All the Girardis are attending one of Kevin's wheelchair basketball games, watching him play. Kevin sinks a basket and his parents stand up and cheer. Luke looks indifferent. Joan cautions her parents, "Hey, hey, hey! No parental high-fiving!" Will takes Luke in an affectionate, if overly energetic, headlock and scrubs his hand through Luke's hair, asking what he thinks of his brother. Luke replies, "Are you mussing my hair?" Joan: "They're regressing. Sports do that to people." Wow. That might be the earliest I've ever gotten a shout-out in any episode I've ever recapped. The game continues, and some loudmouth yob right behind Will is screeching encouragement. Will turns with annoyance and says, "Hey, you know, I might need this ear later." Yob says, "You're at a game, dude. Chill." Will snarls, "Look, there's cheering and then there's moronic screaming for no apparent reason." Really? 'Cause I'm sorta vague on the difference. Helen is taken aback by Will's behaviour, but doesn't say anything. The kids aren't paying a lot of attention -- Luke notices more than Joan does. Yob asks if they have to take it outside. Will says, "I need a hot dog," and takes off. Joan: "Is that, like, guy menopause, or...?" Luke says he's gotta go. His mother says it's not even halftime yet. Luke: "Well, unless any of you can explain how constitutional isomerism differs from stereoisomerism, I have to hit the books." Joan: "What, Luke, the physics of basketball doesn't interest you?" Luke: "The only interesting thing about the physics of basketball is how time and space combine to create a phenomenon known as Luke's departure." Hee. He leaves. Joan wonders to her mother: "What's with the collective male wig-out?" Helen doesn't know, but says Kevin seems fine. Joan decides she needs something to drink.
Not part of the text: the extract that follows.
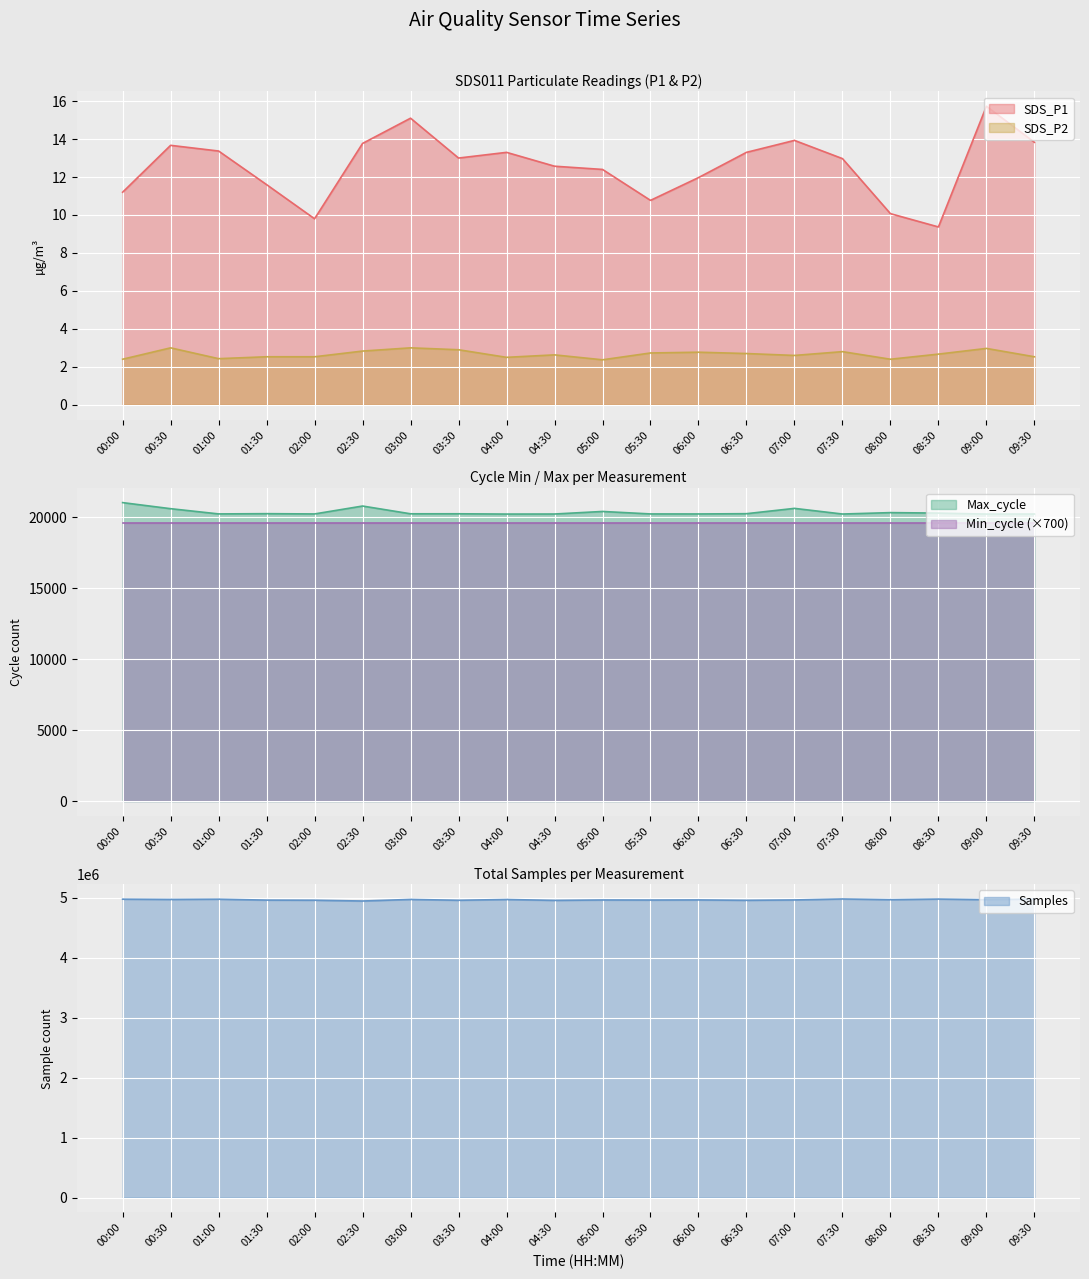

Which series has the largest total across all categories?

Samples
We see Will standing near an exit, as if he's fighting with himself about leaving. Joan, at the concession stand, notices. He goes out. The woman at the concession stand says, "Tick-tock. Burning daylight, here." Joan: "What daylight?" Concession Stand Lady: "It's a..." Joan: "Metaphor." I do believe it's Lunch Lady God, but I don't know where my tape of the first episode is right now, so I can't double-check. Now I don't know what to do with the avatar name. Should she always be Lunch Lady God? That won't make sense to new readers. Or is she now Basketball God or Concession Stand God? But that will confuse old readers. Or will we end up like the offspring of parents with pairs of hyphenated names, and be stumbling over "Lunch Lady-Concession Stand-Lemonade Stand God," like the poor Braxton-Hicks-Terwilliger-Bunker brood? Oy. I think I better just stick with Lunch Lady God. Avatars shouldn't be allowed to change jobs, okay? No doubt I'll have to start calling Powerwalking God something else soon, probably Pilates God or something. (There's a Pontius Pilates joke in there somewhere.)
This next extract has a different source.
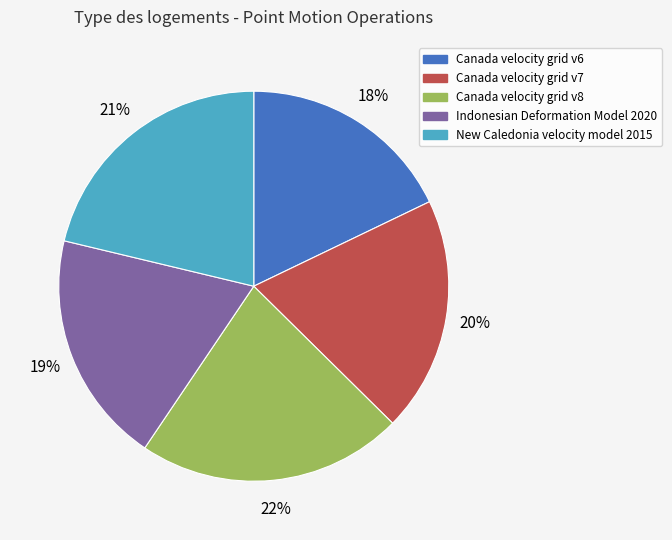

Which category has the biggest portion of the pie?

Canada velocity grid v8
Anyway, Lunch Lady God says, "You want orange, don't you?" Joan: "While I have you here, what's up with my dad?" Lunch Lady God requests a dollar. Joan hands it over, and Lunch Lady God says, "I want you to work with children." Joan complains that her question wasn't answered. Lunch Lady God: "I don't answer questions, sweet pea. And this you know." Joan: "But I gave you a dollar!" She tells Joan that was for the soda. Joan: "Work with children? What, like, in a sweatshop?" She wants Joan to do volunteer charity work: "Looks good on the résumé." She suddenly shouts, "Illegal defence!" Joan: "What?" Lunch Lady God tells her to go on, because she's missing the game. Joan wanders back to her seat; her father comes zipping up and puts his arm around her, grabbing her soda and asking for a sip. Joan asks, "Have you been smoking?" Will: "Of course not." Liar, liar, lungs on fire. Joan glances back at Lunch Lady God, making a gesture behind her father's back, pointing as if to ask, "What is his deal?" Lunch Lady God is as indifferent as a civil servant. Joan screws up her face and makes another gesture of frustration, waving her hand dismissively in God's direction. See, that's how Joan's different from other teenagers: she doesn't have bad hair days. She has bad God days.